Dice infatti in un passaggio centrale: “Nell’indire questa grandiosa assemblea, il più recente e umile Successore del Principe degli Apostoli, che vi parla, si è proposto di riaffermare ancora una volta il Magistero ecclesiastico, che non viene mai meno e perdura sino alla fine dei tempi”. E poi, più avanti: “Quel che più di tutto interessa il Concilio è che il sacro deposito della dottrina cristiana sia custodito e insegnato in forma più efficace”. E ancora: “… perché tale dottrina raggiunga i molteplici campi dell’attività umana, che toccano le persone singole, le famiglie e la vita sociale, è necessario prima di tutto che la Chiesa non distolga mai gli occhi dal sacro patrimonio della verità ricevuto dagli antichi”. E ancora: “Il ventunesimo Concilio ecumenico … vuole trasmettere integra, non sminuita, non distorta, la dottrina cattolica, che, seppure tra difficoltà e controversie, è divenuta patrimonio comune degli uomini”.
Come si vede, la volontà di confermare i fratelli nella fede, senza cambiarla, è ribadita più volte. Tuttavia “Gaudet Mater Ecclesia” contiene anche parole che hanno permesso di scardinare il proposito iniziale. Eccole: “Però noi non dobbiamo soltanto custodire questo prezioso tesoro, come se ci preoccupassimo della sola antichità, ma, alacri, senza timore, dobbiamo continuare nell’opera che la nostra epoca esige, proseguendo il cammino che la Chiesa ha percorso per quasi venti secoli … Altro è infatti il deposito della Fede, cioè le verità che sono contenute nella nostra veneranda dottrina, altro è il modo con il quale esse sono annunziate, sempre però nello stesso senso e nella stessa accezione”.

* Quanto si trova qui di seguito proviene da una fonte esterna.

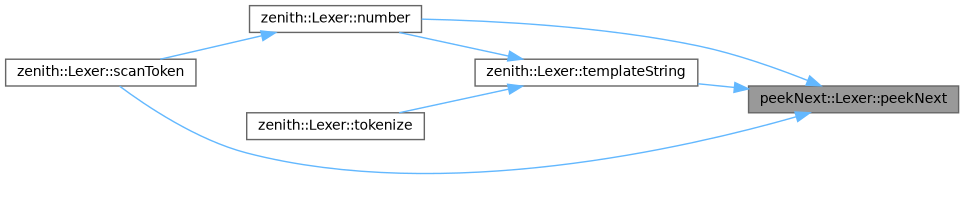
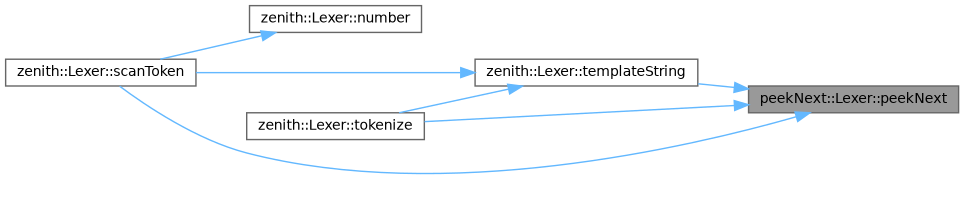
  digraph {
    rankdir=RL
    node [color=grey40 fillcolor=white fontname=Helvetica fontsize=10 shape=box style=filled]
    edge [color=steelblue1 dir=back fontname=Helvetica fontsize=10 labelfontname=Helvetica labelfontsize=10 style=solid]
    n1 [color=gray40 fillcolor=grey60 fontcolor=black height=0.2 label="peekNext::Lexer::peekNext" width=0.4]
    n2 [height=0.2 label="zenith::Lexer::number" width=0.4]
    n3 [height=0.2 label="zenith::Lexer::scanToken" width=0.4]
    n4 [height=0.2 label="zenith::Lexer::templateString" width=0.4]
    n5 [height=0.2 label="zenith::Lexer::tokenize" width=0.4]
-   n1 -> n2
+   n1 -> n5
    n1 -> n3
    n1 -> n4
    n2 -> n3
-   n4 -> n2
+   n4 -> n3
    n4 -> n5
  }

Ecco, è in questa fenditura che si sono infilati i fautori di quel “rinnovamento” che ha poi condotto agli abusi: il modo di presentare la dottrina. La stessa fenditura utilizzata anche oggi per cambiare quella dottrina che, secondo papa Giovanni, doveva invece restare immutata.
I paladini del rinnovamento, come vessillo, hanno scelto una parola: pastorale. Approfittando di un passaggio di “Gaudet Mater Ecclesia” nel quale il papa dice che “si dovrà adottare quella forma di esposizione che più corrisponda al magistero, la cui indole è prevalentemente pastorale”, è nata una sorta di ideologia della pastorale, un “pastoralismo” che ha poi condotto a numerose malattie, come lo spontaneismo (pensiamo alla liturgia!) e l’attivismo, ma anche il cedimento di fronte al laicismo e al secolarismo.

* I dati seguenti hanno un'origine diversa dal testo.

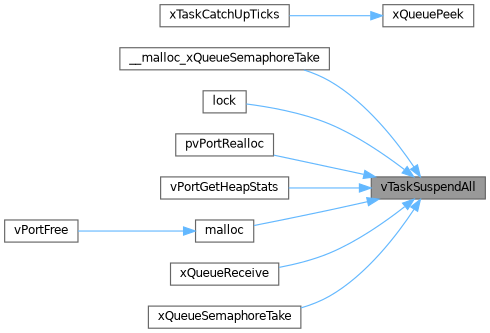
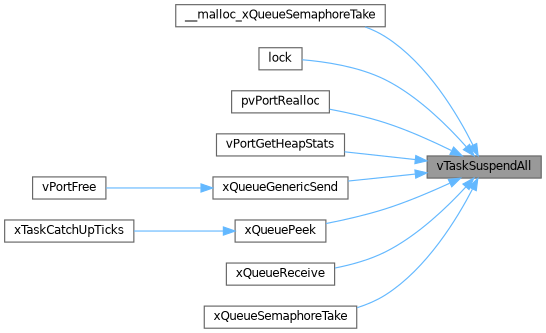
  digraph {
    rankdir=RL
    node [color=grey40 fillcolor=white fontname=Helvetica fontsize=10 shape=box style=filled]
    edge [color=steelblue1 dir=back fontname=Helvetica fontsize=10 labelfontname=Helvetica labelfontsize=10 style=solid]
    n1 [color=gray40 fillcolor=grey60 fontcolor=black height=0.2 label=vTaskSuspendAll width=0.4]
    n2 [height=0.2 label=__malloc_xQueueSemaphoreTake width=0.4]
    n3 [height=0.2 label=lock width=0.4]
    n4 [height=0.2 label=pvPortRealloc width=0.4]
    n5 [height=0.2 label=vPortGetHeapStats width=0.4]
-   n6 [height=0.2 label=malloc width=0.4]
+   n6 [height=0.2 label=xQueueGenericSend width=0.4]
    n7 [height=0.2 label=xQueuePeek width=0.4]
    n8 [height=0.2 label=xQueueReceive width=0.4]
    n9 [height=0.2 label=xQueueSemaphoreTake width=0.4]
    n10 [height=0.2 label=vPortFree width=0.4]
    n11 [height=0.2 label=xTaskCatchUpTicks width=0.4]
    n1 -> n2
    n1 -> n3
    n1 -> n4
    n1 -> n5
    n1 -> n6
+   n1 -> n7
    n1 -> n8
    n1 -> n9
    n6 -> n10
    n7 -> n11
  }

Ebbe un bel dire papa Giovanni che “è evidente come non mai che la verità del Signore rimane in eterno”. In realtà, nel momento stesso in cui invocò lo spirito pastorale aprì la porta alla contestazione dottrinale.

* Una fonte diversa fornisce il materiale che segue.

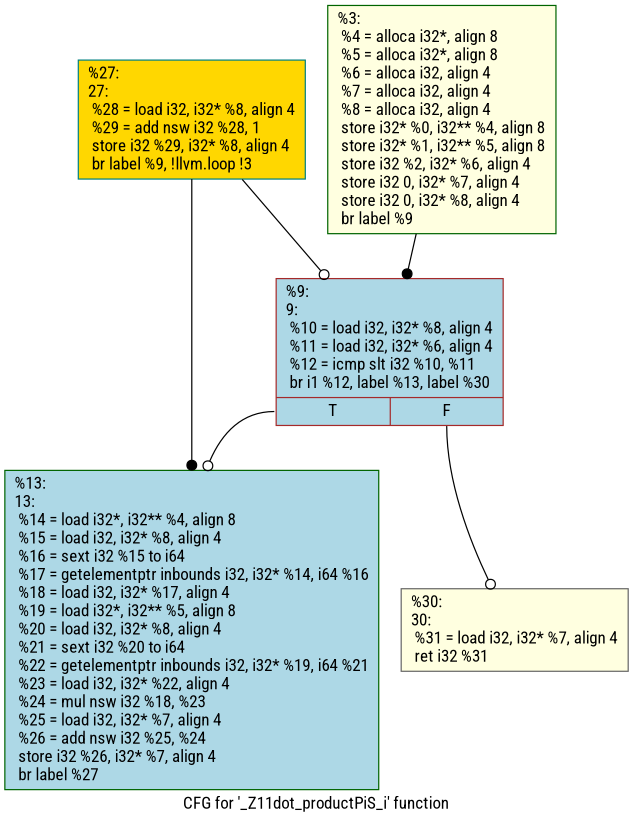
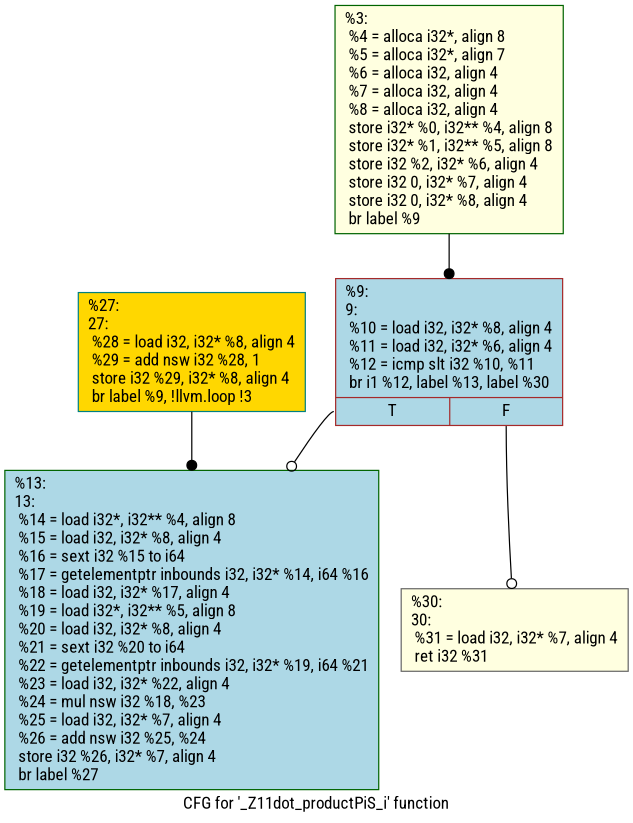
  digraph {
    fontname="Roboto Condensed"
    label="CFG for '_Z11dot_productPiS_i' function"
    node [color=darkgreen fillcolor=lightyellow fontname="Roboto Condensed" shape=record style=filled]
    edge [arrowhead=odot fontname="Roboto Condensed"]
-   n1 [label="{%3:\l  %4 = alloca i32*, align 8\l  %5 = alloca i32*, align 8\l  %6 = alloca i32, align 4\l  %7 = alloca i32, align 4\l  %8 = alloca i32, align 4\l  store i32* %0, i32** %4, align 8\l  store i32* %1, i32** %5, align 8\l  store i32 %2, i32* %6, align 4\l  store i32 0, i32* %7, align 4\l  store i32 0, i32* %8, align 4\l  br label %9\l}"]
+   n1 [label="{%3:\l  %4 = alloca i32*, align 8\l  %5 = alloca i32*, align 7\l  %6 = alloca i32, align 4\l  %7 = alloca i32, align 4\l  %8 = alloca i32, align 4\l  store i32* %0, i32** %4, align 8\l  store i32* %1, i32** %5, align 8\l  store i32 %2, i32* %6, align 4\l  store i32 0, i32* %7, align 4\l  store i32 0, i32* %8, align 4\l  br label %9\l}"]
    n2 [color=brown fillcolor=lightblue label="{%9:\l9:                                                \l  %10 = load i32, i32* %8, align 4\l  %11 = load i32, i32* %6, align 4\l  %12 = icmp slt i32 %10, %11\l  br i1 %12, label %13, label %30\l|{<s0>T|<s1>F}}"]
    n3 [fillcolor=lightblue label="{%13:\l13:                                               \l  %14 = load i32*, i32** %4, align 8\l  %15 = load i32, i32* %8, align 4\l  %16 = sext i32 %15 to i64\l  %17 = getelementptr inbounds i32, i32* %14, i64 %16\l  %18 = load i32, i32* %17, align 4\l  %19 = load i32*, i32** %5, align 8\l  %20 = load i32, i32* %8, align 4\l  %21 = sext i32 %20 to i64\l  %22 = getelementptr inbounds i32, i32* %19, i64 %21\l  %23 = load i32, i32* %22, align 4\l  %24 = mul nsw i32 %18, %23\l  %25 = load i32, i32* %7, align 4\l  %26 = add nsw i32 %25, %24\l  store i32 %26, i32* %7, align 4\l  br label %27\l}"]
    n4 [color=gray40 label="{%30:\l30:                                               \l  %31 = load i32, i32* %7, align 4\l  ret i32 %31\l}"]
    n5 [color=teal fillcolor=gold label="{%27:\l27:                                               \l  %28 = load i32, i32* %8, align 4\l  %29 = add nsw i32 %28, 1\l  store i32 %29, i32* %8, align 4\l  br label %9, !llvm.loop !3\l}"]
    n1 -> n2 [arrowhead=dot]
    n2 -> n3 [tailport=s0]
    n2 -> n4 [tailport=s1]
-   n5 -> n2
    n5 -> n3 [arrowhead=dot]
  }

Ma c’è poi un altro passaggio di “Gaudet Mater Ecclesia” che fu utilizzato in modo strumentale. Si trova là dove il papa disse: “Quanto al tempo presente, la Sposa di Cristo preferisce usare la medicina della misericordia invece di imbracciare le armi del rigore”.
Ecco un’altra fenditura che ha permesso l’ingresso dell’equivoco, dell’abuso e dell’eterodossia. Accanto a “pastorale”, “misericordia” è diventata il vessillo dei rinnovatori a oltranza.
In “Gaudet Mater Ecclesia”, insomma, c’erano già i virus che hanno poi portato la Chiesa ad ammalarsi. E a poco valse il tentativo di bilanciamento attuato da papa Giovanni. È vero: lui disse che “la Chiesa cattolica, mentre con questo Concilio ecumenico innalza la fiaccola della verità cattolica, vuole mostrarsi madre amorevolissima di tutti, benigna, paziente, mossa da misericordia e da bontà verso i figli da lei separati”, ma la fiaccola della verità cattolica, in realtà, fu presto messa da parte e si puntò sempre di più su un’idea di misericordia sganciata dall’idea di giustizia.
Consiglio ai giovani, se non l’hanno ancora fatto, di leggere “Gaudet Mater Ecclesia”. Sono passati cinquantasei anni e la barca di Pietro, governata dai successori di Giovanni in acque spesso tempestose, ha continuato in un modo o nell’altro a navigare. Ma davvero lì, in “Gaudet Mater Ecclesia”, c’è già, in nuce, tutta la storia, e tutto il dramma, della Chiesa postconciliare.